Prove that the characteristic polynomial of $$A = \begin{bmatrix} B & 0 \\ 0 & C \end{bmatrix}$$ where $B$ and $C$ are square matrices, is the product of the characteristic polynomials of $B$ and $C$.
My attempt is the following. Let $A \in M_{n\times n}(\mathbb{F})$ the polynomial $f(t)=\det(A-\lambda I_n)$ is the characteristic polynomial for $A$. I´m not sure if what should be done is to prove that the determinant of a matrix $A$ is equal to the product of its eigenvalues?
$$ A=\begin{bmatrix} B & 0 \\ 0 & C \end{bmatrix}, $$
$$ P_A(\lambda)=(A-\lambda I), $$ $$ P_A(\lambda)=\det(\begin{bmatrix}B-\lambda & 0 \\ 0 & C - \lambda \end{bmatrix}), $$ $$ P_A(\lambda)= (B-\lambda)(C-\lambda)-0, $$ $$ =BC-B\lambda -C\lambda +\lambda^2 $$ $$ P_A(\lambda)=\lambda^2 -\lambda(B+C) + BC. $$
Now, if I have $B \in M_{n\times n}(\mathbb{F})$ the polynomial $f(t)=\det(B-\lambda I_n)$ is the characteristic polynomial for $B$ and the same for $C$, $C \in M_{n\times n}(\mathbb{F})$ where its characteristic polynomial is $f(t)=\det(C-\lambda I_n)$.

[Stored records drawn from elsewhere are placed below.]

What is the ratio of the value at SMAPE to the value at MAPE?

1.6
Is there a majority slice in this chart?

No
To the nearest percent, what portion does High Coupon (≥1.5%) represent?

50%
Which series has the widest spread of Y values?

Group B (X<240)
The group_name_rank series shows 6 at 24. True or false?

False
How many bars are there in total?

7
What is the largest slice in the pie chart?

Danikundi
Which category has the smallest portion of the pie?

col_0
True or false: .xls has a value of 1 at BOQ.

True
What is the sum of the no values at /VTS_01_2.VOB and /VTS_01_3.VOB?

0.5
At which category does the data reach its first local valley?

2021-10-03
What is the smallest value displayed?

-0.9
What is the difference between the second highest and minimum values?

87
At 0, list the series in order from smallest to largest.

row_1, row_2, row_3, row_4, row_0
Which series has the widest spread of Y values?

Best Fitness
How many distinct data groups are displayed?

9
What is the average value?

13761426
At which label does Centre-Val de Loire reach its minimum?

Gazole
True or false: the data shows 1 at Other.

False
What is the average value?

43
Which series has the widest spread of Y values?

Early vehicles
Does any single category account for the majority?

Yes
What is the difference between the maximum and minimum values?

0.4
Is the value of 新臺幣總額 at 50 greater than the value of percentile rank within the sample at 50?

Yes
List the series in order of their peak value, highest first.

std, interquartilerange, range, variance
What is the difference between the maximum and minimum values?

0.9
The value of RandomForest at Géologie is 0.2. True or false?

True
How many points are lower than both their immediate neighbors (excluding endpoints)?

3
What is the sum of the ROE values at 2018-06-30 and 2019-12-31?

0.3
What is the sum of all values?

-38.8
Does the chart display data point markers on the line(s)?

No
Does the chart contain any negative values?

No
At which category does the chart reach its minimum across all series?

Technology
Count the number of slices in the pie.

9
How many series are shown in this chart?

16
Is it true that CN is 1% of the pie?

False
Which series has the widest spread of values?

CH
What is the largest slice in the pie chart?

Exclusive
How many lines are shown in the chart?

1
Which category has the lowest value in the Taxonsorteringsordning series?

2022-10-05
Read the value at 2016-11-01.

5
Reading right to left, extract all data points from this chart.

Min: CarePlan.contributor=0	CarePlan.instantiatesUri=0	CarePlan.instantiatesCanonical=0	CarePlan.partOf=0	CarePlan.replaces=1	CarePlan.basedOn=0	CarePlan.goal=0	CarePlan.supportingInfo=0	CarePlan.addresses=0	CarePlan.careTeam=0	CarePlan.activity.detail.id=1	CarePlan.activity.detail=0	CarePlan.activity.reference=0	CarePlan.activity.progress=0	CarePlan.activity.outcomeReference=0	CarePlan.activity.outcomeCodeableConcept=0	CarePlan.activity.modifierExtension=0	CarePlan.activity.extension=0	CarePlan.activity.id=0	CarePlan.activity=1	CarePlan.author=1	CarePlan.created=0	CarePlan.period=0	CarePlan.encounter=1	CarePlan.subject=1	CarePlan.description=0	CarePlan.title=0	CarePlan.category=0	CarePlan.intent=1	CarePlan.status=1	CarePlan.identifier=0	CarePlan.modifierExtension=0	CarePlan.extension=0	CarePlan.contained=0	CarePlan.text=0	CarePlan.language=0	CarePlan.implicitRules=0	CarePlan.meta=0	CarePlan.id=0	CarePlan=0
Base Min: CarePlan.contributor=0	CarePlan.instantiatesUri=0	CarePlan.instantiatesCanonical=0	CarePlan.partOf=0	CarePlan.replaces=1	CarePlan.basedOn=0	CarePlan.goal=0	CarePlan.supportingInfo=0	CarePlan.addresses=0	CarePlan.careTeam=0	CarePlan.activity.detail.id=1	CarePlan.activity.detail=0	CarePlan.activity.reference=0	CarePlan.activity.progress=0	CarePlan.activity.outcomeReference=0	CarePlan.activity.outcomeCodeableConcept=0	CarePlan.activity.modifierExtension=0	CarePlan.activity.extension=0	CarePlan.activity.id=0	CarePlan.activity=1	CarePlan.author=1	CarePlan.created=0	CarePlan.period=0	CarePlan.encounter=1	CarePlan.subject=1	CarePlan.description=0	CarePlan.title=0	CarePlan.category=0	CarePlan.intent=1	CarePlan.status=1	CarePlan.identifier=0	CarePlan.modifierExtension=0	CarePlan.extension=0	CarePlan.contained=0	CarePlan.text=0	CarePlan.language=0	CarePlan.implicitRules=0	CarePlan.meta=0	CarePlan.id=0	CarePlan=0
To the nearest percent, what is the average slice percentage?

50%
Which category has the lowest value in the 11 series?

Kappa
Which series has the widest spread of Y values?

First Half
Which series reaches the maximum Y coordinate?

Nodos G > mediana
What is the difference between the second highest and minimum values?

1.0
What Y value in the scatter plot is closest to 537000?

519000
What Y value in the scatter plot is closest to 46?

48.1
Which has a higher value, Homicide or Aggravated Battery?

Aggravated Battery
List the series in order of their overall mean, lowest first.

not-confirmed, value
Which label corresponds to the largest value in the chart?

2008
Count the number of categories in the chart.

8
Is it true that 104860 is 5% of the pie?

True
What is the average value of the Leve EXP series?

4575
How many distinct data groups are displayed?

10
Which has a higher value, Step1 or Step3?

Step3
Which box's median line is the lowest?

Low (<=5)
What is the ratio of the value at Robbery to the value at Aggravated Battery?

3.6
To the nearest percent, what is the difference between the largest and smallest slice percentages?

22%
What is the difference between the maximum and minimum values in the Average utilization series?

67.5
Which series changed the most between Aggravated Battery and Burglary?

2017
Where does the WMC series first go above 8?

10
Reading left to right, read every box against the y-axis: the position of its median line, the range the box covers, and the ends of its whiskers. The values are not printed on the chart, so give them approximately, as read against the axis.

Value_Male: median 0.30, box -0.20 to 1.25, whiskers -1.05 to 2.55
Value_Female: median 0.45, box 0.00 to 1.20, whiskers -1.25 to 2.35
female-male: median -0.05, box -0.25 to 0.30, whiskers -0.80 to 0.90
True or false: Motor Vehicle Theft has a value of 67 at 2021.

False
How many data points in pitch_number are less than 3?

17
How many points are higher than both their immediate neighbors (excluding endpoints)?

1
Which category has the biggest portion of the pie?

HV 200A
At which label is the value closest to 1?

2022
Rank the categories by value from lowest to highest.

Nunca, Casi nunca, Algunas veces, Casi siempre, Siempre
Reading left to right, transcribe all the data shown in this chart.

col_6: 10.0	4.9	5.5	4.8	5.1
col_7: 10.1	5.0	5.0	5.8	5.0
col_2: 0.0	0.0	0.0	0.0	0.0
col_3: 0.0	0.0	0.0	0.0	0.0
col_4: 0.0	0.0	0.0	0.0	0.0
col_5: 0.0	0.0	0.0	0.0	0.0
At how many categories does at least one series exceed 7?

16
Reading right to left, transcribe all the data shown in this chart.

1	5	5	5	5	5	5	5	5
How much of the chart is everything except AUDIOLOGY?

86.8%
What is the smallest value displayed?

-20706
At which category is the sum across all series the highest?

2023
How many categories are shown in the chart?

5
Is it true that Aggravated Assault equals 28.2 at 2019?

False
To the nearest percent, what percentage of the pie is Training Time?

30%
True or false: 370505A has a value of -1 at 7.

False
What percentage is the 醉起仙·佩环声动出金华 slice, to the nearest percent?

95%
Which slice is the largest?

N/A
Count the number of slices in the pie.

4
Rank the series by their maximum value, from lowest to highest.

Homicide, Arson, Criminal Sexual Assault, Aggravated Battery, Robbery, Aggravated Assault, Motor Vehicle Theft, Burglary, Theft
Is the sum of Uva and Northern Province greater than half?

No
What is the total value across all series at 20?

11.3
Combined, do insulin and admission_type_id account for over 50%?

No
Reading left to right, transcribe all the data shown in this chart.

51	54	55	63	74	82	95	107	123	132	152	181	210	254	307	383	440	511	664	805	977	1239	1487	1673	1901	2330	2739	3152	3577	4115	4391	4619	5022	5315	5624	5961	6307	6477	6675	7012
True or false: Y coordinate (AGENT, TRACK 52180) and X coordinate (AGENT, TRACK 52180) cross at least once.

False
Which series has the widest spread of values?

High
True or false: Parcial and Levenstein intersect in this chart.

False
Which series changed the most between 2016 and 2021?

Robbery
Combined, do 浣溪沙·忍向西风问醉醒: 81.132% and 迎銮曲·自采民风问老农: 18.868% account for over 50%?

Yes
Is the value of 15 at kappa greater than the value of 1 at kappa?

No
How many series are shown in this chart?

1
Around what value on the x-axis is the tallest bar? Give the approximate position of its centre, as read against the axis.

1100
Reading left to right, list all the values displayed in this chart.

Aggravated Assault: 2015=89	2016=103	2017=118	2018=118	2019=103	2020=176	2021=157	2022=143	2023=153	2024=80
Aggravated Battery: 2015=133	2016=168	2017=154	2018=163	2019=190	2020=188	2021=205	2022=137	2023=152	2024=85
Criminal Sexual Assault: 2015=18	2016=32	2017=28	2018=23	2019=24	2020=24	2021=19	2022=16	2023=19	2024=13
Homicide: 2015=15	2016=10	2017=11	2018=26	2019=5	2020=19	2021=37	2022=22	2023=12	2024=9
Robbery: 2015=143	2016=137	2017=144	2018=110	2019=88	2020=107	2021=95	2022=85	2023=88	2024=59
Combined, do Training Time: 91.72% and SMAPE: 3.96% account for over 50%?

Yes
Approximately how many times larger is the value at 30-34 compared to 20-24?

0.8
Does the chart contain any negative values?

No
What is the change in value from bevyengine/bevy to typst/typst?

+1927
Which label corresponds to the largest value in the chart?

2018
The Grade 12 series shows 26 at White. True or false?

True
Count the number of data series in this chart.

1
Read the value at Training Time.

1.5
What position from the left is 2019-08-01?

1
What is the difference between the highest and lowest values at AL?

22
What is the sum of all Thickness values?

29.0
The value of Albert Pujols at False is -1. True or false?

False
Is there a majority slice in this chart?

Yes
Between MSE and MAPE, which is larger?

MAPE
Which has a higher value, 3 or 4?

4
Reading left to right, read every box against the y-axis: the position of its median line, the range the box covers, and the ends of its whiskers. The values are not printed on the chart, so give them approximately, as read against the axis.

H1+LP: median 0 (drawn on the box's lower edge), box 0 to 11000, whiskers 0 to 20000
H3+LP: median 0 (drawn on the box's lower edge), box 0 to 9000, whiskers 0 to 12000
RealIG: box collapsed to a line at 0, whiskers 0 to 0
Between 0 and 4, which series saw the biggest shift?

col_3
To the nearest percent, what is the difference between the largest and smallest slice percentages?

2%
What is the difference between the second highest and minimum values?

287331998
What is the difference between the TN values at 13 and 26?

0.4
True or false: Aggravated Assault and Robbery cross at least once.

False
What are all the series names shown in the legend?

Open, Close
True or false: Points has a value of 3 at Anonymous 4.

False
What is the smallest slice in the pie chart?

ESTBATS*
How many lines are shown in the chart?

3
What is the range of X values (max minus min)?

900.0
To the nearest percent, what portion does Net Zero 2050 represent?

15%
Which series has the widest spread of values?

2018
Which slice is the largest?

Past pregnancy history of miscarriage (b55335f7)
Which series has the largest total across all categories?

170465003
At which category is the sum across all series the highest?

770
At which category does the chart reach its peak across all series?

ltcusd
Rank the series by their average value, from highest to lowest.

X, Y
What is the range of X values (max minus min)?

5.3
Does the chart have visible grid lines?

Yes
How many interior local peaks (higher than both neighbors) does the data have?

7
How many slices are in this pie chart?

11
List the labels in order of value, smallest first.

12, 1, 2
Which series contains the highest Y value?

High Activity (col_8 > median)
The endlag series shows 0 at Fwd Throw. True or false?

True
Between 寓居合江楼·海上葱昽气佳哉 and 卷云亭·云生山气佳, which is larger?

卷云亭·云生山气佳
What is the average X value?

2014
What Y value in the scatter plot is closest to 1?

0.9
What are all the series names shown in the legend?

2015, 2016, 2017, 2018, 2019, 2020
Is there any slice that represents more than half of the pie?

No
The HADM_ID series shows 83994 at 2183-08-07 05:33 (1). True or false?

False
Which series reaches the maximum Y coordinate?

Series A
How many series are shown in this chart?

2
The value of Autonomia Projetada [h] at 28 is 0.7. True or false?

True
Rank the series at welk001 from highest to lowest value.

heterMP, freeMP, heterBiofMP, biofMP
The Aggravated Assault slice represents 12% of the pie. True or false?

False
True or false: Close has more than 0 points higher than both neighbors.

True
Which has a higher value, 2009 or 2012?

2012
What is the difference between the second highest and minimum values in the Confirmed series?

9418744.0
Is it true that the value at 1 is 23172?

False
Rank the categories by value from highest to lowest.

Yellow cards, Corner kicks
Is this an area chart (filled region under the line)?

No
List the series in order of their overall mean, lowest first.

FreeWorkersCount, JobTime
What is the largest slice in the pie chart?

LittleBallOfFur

The product of its characteristic polynomials is:
$$ (B-\lambda I_n)(C-\lambda I_n) $$ $$ (B-\lambda)(C-\lambda) $$ $$ =BC-B\lambda -C\lambda +\lambda^2 $$
But what do I do with the identity?
Please let me know if what I did is correct for the problem.